In our 2020 Market Outlook, we stated a couple of concerns coming into the year including excessive short-term investor sentiment and geopolitical tensions. We believed that these risks combined with normal presidential election year trends suggested a choppy market in the first half of the year. We said, “any correction we could see given optimistic sentiment polls, expensive valuation, geopolitical risks, etc., should be short-term and replant seeds of fear for the market to again ‘climb the wall of worry’.”
Is the coronavirus the catalyst to replant those seeds of fear? It certainly looks it. As of Thursday morning, the death toll rose to 170 and confirmed cases in China soared past 7,700 people. The World Health Organization (WHO) called for a special meeting today to consider issuing an international health emergency and said that the spread of the virus outside of China is of “grave concern.”
Sentiment extremes in the market are beginning to work off as headlines related to the coronavirus and mixed results from earnings draw investor interest. On Monday, the S&P 500 declined by 1.57%, registering its first daily move of greater than 1% for the first time in 71 consecutive days (the 4th longest period since 1990).
That certainly underscores our concern with investor complacency. The frothiness that we highlighted in our Market Outlook is just beginning to subside but has more to go in our opinion. For example, ETF flows have fallen just below “extreme” inflow levels, the CBOE Volatility Index (VIX) has risen, but is not at extreme levels yet, and the Ned Davis Research Trading Sentiment Composite (shown below) just moved from the excessive optimism zone into the neutral zone, and has a ways to go before entering extreme pessimism.
How have other health epidemics affected the markets? The below chart posted on MarketWatch.com shows that the MSCI World Index has gained an average 0.4% in the month after an epidemic, 3.1% in the ensuing six-month period, and 8.5% a year later. In fact, data shows that the markets normally bottom around the time that the World Health Organization (WHO) declares a health emergency. They have not done that yet, but as noted earlier, they have convened a meeting to discuss their response to the virus.
One example to look at is the SARS outbreak in 2002-2003, another respiratory illness that originated in China that infected over 8,000 and killed almost 800 people (mostly in China and Hong Kong). During the SARS outbreak, the WHO issued a global alert on March 12, 2003. The S&P 500 bottomed the day before the WHO issued a heightened global health alert and the MSCI World Index bottomed that day of the WHO announcement.
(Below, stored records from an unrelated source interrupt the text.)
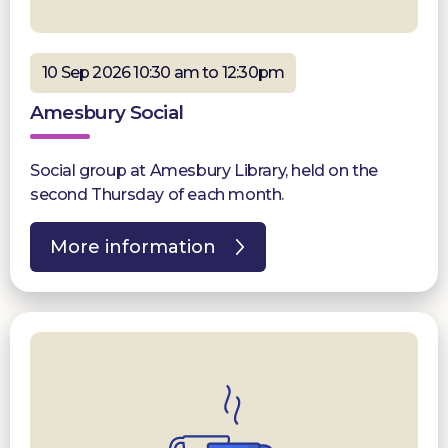
10 Sep 2026 10:30 am to 12:30pm
Amesbury Social
Social group at Amesbury Library, held on the
second Thursday of each month.
More information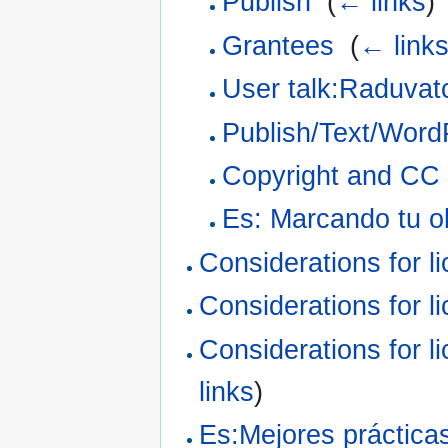
Publish
‎
(
← links
)
Grantees
‎
(
← link
User talk:Raduvat
Publish/Text/Word
Copyright and CC f
Es: Marcando tu o
Considerations for l
Considerations for l
Considerations for l
links
)
Es:Mejores prácticas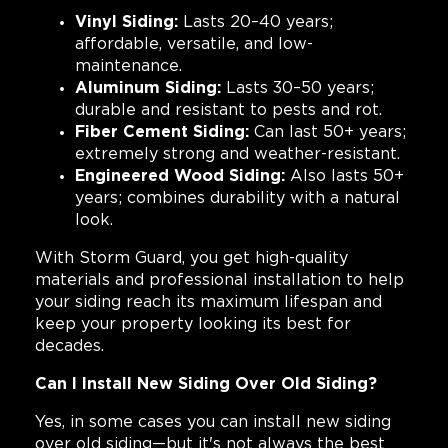
Vinyl Siding:
Lasts 20–40 years;
affordable, versatile, and low-
maintenance.
Aluminum Siding:
Lasts 30–50 years;
durable and resistant to pests and rot.
Fiber Cement Siding:
Can last 50+ years;
extremely strong and weather-resistant.
Engineered Wood Siding:
Also lasts 50+
years; combines durability with a natural
look.
With Storm Guard, you get high-quality
materials and professional installation to help
your siding reach its maximum lifespan and
keep your property looking its best for
decades.
Can I Install New Siding Over Old Siding?
Yes, in some cases you can install new siding
over old siding—but it's not always the best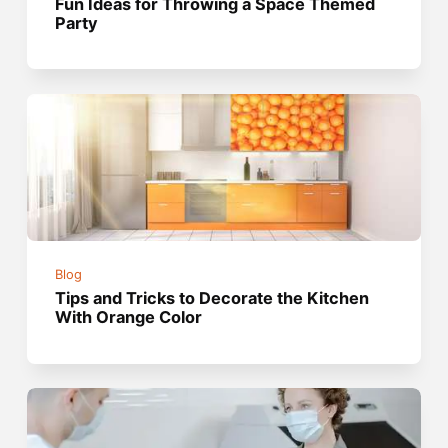
Fun Ideas for Throwing a Space Themed
Party
Blog
Tips and Tricks to Decorate the Kitchen
With Orange Color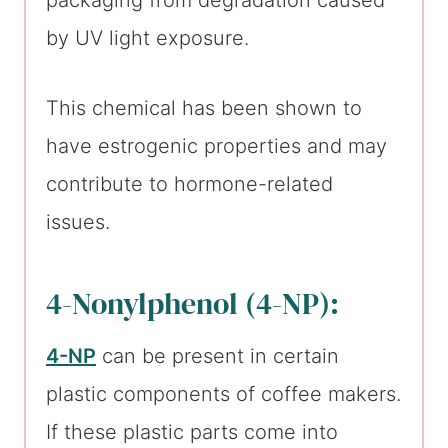
packaging from degradation caused
by UV light exposure.
This chemical has been shown to
have estrogenic properties and may
contribute to hormone-related
issues.
4-Nonylphenol (4-NP):
4-NP
can be present in certain
plastic components of coffee makers.
If these plastic parts come into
Today’s headlines are scary and are likely to get even worse if we follow along the path of prior episodes. As far as the market goes, we will watch for an internal oversold condition and washed out sentiment statistics that would suggest the market has appropriately priced in the fears. We are getting there, but may need a little more time.
The MSCI World Index captures large and mid cap representation across 23 Developed Markets (DM) countries*. With 1,646 constituents,the index covers approximately 85% of the free float-adjusted market capitalization in each country.
The CBOE Volatility Index, known by its ticker symbol VIX, is a popular measure of the stock market’s expectation of volatility implied by S&P 500 index options.